Quoted passage ▸

On 08/05, Peter Zijlstra wrote:
>
> Re-implement percpu_rwsem without relying on rwsem.

looks correct... But,

> +bool __percpu_down_read(struct percpu_rw_semaphore *sem, bool try)
>  {
>  	/*
>  	 * Due to having preemption disabled the decrement happens on
>  	 * the same CPU as the increment, avoiding the
>  	 * increment-on-one-CPU-and-decrement-on-another problem.
>  	 *
> -	 * If the reader misses the writer's assignment of readers_block, then
> -	 * the writer is guaranteed to see the reader's increment.
> +	 * If the reader misses the writer's assignment of sem->block, then the
> +	 * writer is guaranteed to see the reader's increment.
>  	 *
>  	 * Conversely, any readers that increment their sem->read_count after
> -	 * the writer looks are guaranteed to see the readers_block value,
> -	 * which in turn means that they are guaranteed to immediately
> -	 * decrement their sem->read_count, so that it doesn't matter that the
> -	 * writer missed them.
> +	 * the writer looks are guaranteed to see the sem->block value, which
> +	 * in turn means that they are guaranteed to immediately decrement
> +	 * their sem->read_count, so that it doesn't matter that the writer
> +	 * missed them.
>  	 */
>  
> +again:
>  	smp_mb(); /* A matches D */
>  
>  	/*
> -	 * If !readers_block the critical section starts here, matched by the
> +	 * If !sem->block the critical section starts here, matched by the
>  	 * release in percpu_up_write().
>  	 */
> -	if (likely(!smp_load_acquire(&sem->readers_block)))
> -		return 1;
> +	if (likely(!atomic_read_acquire(&sem->block)))
> +		return true;
>  
>  	/*
>  	 * Per the above comment; we still have preemption disabled and
>  	 * will thus decrement on the same CPU as we incremented.
>  	 */
> -	__percpu_up_read(sem);
> +	__percpu_up_read(sem); /* implies preempt_enable() */

...

>  void __percpu_up_read(struct percpu_rw_semaphore *sem)
>  {
>  	smp_mb(); /* B matches C */
> @@ -103,9 +109,10 @@ void __percpu_up_read(struct percpu_rw_s
>  	 * critical section.
>  	 */
>  	__this_cpu_dec(*sem->read_count);
> +	preempt_enable();
>  
> -	/* Prod writer to recheck readers_active */
> -	rcuwait_wake_up(&sem->writer);
> +	/* Prod writer to re-evaluate readers_active_check() */
> +	wake_up(&sem->waiters);

but this will also wake all the pending readers up. Every reader will burn
CPU for no reason and likely delay the writer.

In fact I'm afraid this can lead to live-lock, because every reader in turn
will call __percpu_up_read().

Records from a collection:
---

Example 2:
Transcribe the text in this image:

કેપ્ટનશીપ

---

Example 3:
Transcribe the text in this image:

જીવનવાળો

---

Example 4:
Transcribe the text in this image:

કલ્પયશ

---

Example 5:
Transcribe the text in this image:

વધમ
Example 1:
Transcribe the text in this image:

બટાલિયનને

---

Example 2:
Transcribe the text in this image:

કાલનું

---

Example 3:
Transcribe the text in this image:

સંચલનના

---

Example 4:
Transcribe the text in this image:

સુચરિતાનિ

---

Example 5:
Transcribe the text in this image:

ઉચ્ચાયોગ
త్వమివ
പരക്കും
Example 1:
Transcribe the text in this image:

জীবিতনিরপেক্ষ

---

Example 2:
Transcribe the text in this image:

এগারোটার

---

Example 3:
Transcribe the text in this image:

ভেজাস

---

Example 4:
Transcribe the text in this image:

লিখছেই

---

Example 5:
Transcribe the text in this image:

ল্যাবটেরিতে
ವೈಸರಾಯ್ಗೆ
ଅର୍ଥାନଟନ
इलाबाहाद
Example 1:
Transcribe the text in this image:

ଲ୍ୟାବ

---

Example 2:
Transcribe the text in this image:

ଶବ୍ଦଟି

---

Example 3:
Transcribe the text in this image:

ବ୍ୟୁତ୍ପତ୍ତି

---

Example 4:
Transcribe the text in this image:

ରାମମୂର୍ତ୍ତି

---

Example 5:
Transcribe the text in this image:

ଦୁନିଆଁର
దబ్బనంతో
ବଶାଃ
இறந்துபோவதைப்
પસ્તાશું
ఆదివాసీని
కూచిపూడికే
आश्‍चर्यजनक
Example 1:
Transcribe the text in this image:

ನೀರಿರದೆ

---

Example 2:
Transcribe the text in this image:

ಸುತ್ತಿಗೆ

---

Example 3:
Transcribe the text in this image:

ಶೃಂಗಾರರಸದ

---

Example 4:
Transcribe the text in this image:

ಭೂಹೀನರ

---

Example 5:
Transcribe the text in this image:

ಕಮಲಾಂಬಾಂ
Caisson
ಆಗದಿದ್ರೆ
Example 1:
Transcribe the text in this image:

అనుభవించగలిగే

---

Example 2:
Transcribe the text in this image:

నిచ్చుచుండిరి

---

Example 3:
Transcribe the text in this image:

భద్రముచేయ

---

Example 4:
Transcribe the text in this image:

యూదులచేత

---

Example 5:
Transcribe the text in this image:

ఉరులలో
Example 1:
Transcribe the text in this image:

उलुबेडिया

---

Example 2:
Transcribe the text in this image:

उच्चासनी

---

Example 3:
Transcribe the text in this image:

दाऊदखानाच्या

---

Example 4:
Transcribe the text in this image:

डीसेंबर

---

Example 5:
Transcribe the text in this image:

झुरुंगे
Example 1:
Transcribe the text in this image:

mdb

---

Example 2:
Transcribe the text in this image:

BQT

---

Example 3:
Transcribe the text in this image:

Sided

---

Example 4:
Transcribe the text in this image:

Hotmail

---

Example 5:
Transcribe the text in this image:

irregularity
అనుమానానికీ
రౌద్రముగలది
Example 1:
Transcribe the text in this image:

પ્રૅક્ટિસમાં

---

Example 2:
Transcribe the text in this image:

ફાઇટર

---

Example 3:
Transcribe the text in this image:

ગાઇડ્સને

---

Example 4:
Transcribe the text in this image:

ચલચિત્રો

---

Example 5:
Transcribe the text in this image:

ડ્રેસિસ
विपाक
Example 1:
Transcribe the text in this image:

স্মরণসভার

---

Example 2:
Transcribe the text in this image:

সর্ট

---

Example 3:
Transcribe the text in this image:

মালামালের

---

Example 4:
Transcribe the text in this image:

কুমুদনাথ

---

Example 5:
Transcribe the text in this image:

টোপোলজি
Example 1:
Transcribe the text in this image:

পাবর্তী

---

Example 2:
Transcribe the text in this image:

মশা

* * *

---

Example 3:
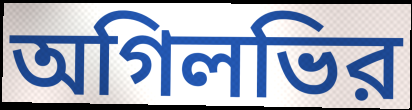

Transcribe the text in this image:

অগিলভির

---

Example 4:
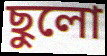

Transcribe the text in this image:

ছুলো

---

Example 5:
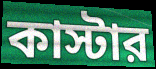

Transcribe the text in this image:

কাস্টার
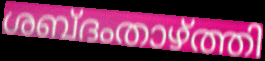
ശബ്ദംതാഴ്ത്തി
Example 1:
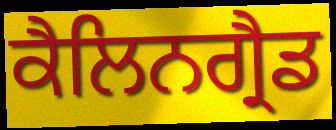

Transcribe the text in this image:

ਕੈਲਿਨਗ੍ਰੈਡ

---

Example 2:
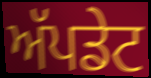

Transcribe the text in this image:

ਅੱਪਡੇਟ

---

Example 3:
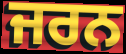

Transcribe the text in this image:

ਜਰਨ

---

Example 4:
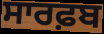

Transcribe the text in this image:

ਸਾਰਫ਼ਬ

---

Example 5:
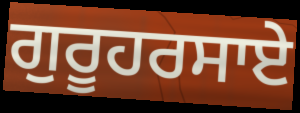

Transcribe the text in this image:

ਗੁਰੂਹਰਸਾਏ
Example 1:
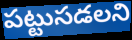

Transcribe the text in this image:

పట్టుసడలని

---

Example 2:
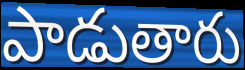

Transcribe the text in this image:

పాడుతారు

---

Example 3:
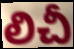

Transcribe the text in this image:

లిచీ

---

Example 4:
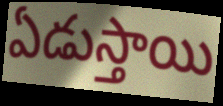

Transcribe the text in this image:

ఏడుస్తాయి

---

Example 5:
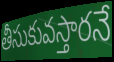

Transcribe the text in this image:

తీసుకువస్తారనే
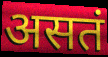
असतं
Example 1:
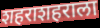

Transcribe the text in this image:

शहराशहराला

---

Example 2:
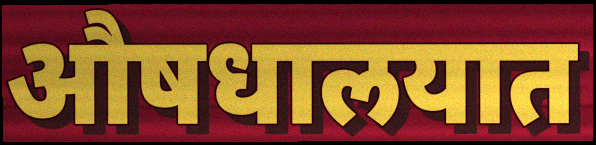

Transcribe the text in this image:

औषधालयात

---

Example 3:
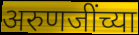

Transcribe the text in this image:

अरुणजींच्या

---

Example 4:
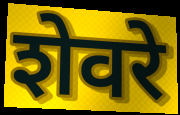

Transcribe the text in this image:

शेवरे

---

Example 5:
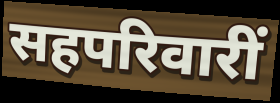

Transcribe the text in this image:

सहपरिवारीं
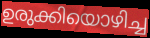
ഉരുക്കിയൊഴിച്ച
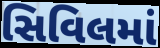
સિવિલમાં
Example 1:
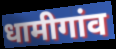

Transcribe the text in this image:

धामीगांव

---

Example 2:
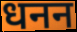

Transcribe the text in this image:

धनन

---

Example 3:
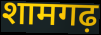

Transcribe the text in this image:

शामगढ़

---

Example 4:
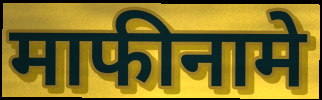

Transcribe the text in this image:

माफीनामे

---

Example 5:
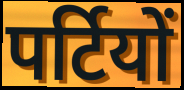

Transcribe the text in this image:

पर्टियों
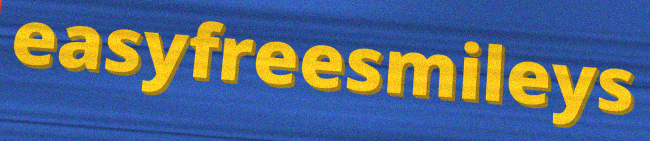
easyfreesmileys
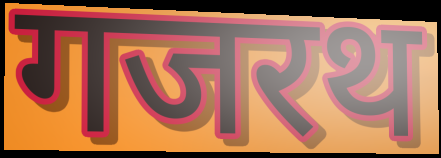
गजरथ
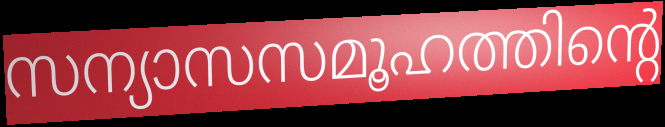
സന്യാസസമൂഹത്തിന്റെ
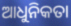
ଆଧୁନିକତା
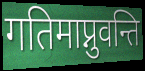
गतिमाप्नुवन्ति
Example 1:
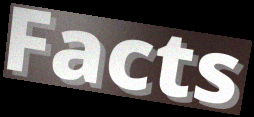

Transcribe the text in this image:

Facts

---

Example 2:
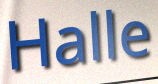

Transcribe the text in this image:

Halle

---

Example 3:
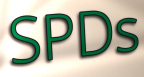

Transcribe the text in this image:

==

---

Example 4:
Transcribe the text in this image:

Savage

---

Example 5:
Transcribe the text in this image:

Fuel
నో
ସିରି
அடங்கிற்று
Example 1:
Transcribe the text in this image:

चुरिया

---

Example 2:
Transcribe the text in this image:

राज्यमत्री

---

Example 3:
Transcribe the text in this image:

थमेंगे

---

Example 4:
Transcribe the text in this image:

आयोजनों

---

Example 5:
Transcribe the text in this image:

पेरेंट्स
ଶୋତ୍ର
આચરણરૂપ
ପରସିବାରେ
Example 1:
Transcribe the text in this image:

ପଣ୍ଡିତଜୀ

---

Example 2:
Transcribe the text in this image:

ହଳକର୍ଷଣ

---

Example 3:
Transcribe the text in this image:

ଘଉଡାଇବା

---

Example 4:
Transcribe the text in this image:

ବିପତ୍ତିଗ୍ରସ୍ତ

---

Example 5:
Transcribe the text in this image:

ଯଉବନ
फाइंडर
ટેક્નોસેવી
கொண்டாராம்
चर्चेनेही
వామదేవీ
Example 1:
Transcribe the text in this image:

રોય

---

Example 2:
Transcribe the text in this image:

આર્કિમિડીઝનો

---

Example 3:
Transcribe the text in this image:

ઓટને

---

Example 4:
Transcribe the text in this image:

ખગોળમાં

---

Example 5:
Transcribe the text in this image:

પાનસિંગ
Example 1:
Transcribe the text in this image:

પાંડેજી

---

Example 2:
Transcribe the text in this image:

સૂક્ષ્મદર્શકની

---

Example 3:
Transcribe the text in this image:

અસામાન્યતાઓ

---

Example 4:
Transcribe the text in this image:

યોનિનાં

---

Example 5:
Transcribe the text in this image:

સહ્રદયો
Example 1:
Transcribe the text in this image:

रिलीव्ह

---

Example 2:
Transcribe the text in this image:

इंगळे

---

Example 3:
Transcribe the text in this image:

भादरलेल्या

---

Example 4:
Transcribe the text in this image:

Exercise A ▸ Name every field that the percpu_rwsem patch review reaches through the sem-> pointer.
Exercise B ▸ Write the next part of the percpu_rwsem patch review, picking up after its final sentence.
This material plays no part in the work.

Reply A ▸ block, read_count, readers_block, writer, waiters

Reply B ▸
To simplify, lets consider a single-cpu machine.

Suppose we have an active reader which sleeps somewhere and a pending writer
sleeping in wait_event(readers_active_check).

A new reader R1 comes and blocks in wait_event(!sem->block).

Another reader R2 comes and does wake_up(sem->waiters). Quite possibly it will
enter wait_event(!sem->block) before R1 gets CPU.

Then it is quite possible that R1 does __this_cpu_inc() before the writer
passes wait_event(readers_active_check()) or even before it gets CPU.

Now, R1 calls __percpu_up_read(), wakes R2 up, and so on.


How about 2 wait queues?

This way we can also make percpu_up_write() more fair, it can probably check
waitqueue_active(writers) before wake_up(readers).

Oleg.


^ permalink raw reply	[flat|nested] 19+ messages in thread

* Re: [PATCH] locking/percpu_rwsem: Rewrite to not use rwsem
  2019-08-06 16:17 ` Oleg Nesterov
@ 2019-08-06 17:15   ` Peter Zijlstra
  2019-08-07  9:56     ` Oleg Nesterov
  0 siblings, 1 reply; 19+ messages in thread
From: Peter Zijlstra @ 2019-08-06 17:15 UTC (permalink / raw)
  To: Oleg Nesterov
  Cc: Will Deacon, Ingo Molnar, Thomas Gleixner, linux-kernel, bigeasy,
	juri.lelli, williams, bristot, longman, dave, jack

On Tue, Aug 06, 2019 at 06:17:42PM +0200, Oleg Nesterov wrote:

> but this will also wake all the pending readers up. Every reader will burn
> CPU for no reason and likely delay the writer.
> 
> In fact I'm afraid this can lead to live-lock, because every reader in turn
> will call __percpu_up_read().

I didn't really consider that case important; because of how heavy the
write side is, it should be relatively rare.

> How about 2 wait queues?

That said, I can certainly try that.

^ permalink raw reply	[flat|nested] 19+ messages in thread

* Re: [PATCH] locking/percpu_rwsem: Rewrite to not use rwsem
  2019-08-06 17:15   ` Peter Zijlstra
@ 2019-08-07  9:56     ` Oleg Nesterov
  2019-10-29 18:47       ` Peter Zijlstra
  0 siblings, 1 reply; 19+ messages in thread
From: Oleg Nesterov @ 2019-08-07  9:56 UTC (permalink / raw)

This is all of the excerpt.